• INFORMATION PROVIDED:
=== Section Start ===

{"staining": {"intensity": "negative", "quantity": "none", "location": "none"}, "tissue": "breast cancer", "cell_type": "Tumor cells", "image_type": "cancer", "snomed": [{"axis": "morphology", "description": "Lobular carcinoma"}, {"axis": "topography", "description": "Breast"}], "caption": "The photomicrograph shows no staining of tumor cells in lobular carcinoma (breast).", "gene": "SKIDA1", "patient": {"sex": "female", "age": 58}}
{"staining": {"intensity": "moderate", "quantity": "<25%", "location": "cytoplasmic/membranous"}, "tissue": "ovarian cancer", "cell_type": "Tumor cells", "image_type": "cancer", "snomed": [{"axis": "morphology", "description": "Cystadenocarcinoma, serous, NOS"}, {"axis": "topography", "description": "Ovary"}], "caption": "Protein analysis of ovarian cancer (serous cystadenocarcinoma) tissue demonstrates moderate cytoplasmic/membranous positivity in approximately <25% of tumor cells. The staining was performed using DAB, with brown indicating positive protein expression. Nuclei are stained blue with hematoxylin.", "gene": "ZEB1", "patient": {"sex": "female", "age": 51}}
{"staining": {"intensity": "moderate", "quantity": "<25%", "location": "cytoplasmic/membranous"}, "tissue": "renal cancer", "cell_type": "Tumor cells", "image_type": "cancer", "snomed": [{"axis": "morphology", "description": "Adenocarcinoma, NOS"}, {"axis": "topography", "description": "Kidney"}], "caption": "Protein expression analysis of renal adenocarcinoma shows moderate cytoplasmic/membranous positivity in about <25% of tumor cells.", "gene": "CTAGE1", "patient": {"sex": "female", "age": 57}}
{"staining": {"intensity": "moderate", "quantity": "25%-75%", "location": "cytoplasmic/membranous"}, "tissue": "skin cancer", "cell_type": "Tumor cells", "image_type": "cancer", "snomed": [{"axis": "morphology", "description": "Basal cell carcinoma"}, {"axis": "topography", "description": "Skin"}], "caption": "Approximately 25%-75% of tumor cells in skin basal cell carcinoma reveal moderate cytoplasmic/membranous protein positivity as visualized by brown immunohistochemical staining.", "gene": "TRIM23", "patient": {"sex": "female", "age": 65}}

=== Section End ===

• PROBLEM STATEMENT: The complete material above is to be retyped word for word.

• TASK RESULT:
{"staining": {"intensity": "negative", "quantity": "none", "location": "none"}, "tissue": "breast cancer", "cell_type": "Tumor cells", "image_type": "cancer", "snomed": [{"axis": "morphology", "description": "Lobular carcinoma"}, {"axis": "topography", "description": "Breast"}], "caption": "The photomicrograph shows no staining of tumor cells in lobular carcinoma (breast).", "gene": "SKIDA1", "patient": {"sex": "female", "age": 58}}
{"staining": {"intensity": "moderate", "quantity": "<25%", "location": "cytoplasmic/membranous"}, "tissue": "ovarian cancer", "cell_type": "Tumor cells", "image_type": "cancer", "snomed": [{"axis": "morphology", "description": "Cystadenocarcinoma, serous, NOS"}, {"axis": "topography", "description": "Ovary"}], "caption": "Protein analysis of ovarian cancer (serous cystadenocarcinoma) tissue demonstrates moderate cytoplasmic/membranous positivity in approximately <25% of tumor cells. The staining was performed using DAB, with brown indicating positive protein expression. Nuclei are stained blue with hematoxylin.", "gene": "ZEB1", "patient": {"sex": "female", "age": 51}}
{"staining": {"intensity": "moderate", "quantity": "<25%", "location": "cytoplasmic/membranous"}, "tissue": "renal cancer", "cell_type": "Tumor cells", "image_type": "cancer", "snomed": [{"axis": "morphology", "description": "Adenocarcinoma, NOS"}, {"axis": "topography", "description": "Kidney"}], "caption": "Protein expression analysis of renal adenocarcinoma shows moderate cytoplasmic/membranous positivity in about <25% of tumor cells.", "gene": "CTAGE1", "patient": {"sex": "female", "age": 57}}
{"staining": {"intensity": "moderate", "quantity": "25%-75%", "location": "cytoplasmic/membranous"}, "tissue": "skin cancer", "cell_type": "Tumor cells", "image_type": "cancer", "snomed": [{"axis": "morphology", "description": "Basal cell carcinoma"}, {"axis": "topography", "description": "Skin"}], "caption": "Approximately 25%-75% of tumor cells in skin basal cell carcinoma reveal moderate cytoplasmic/membranous protein positivity as visualized by brown immunohistochemical staining.", "gene": "TRIM23", "patient": {"sex": "female", "age": 65}}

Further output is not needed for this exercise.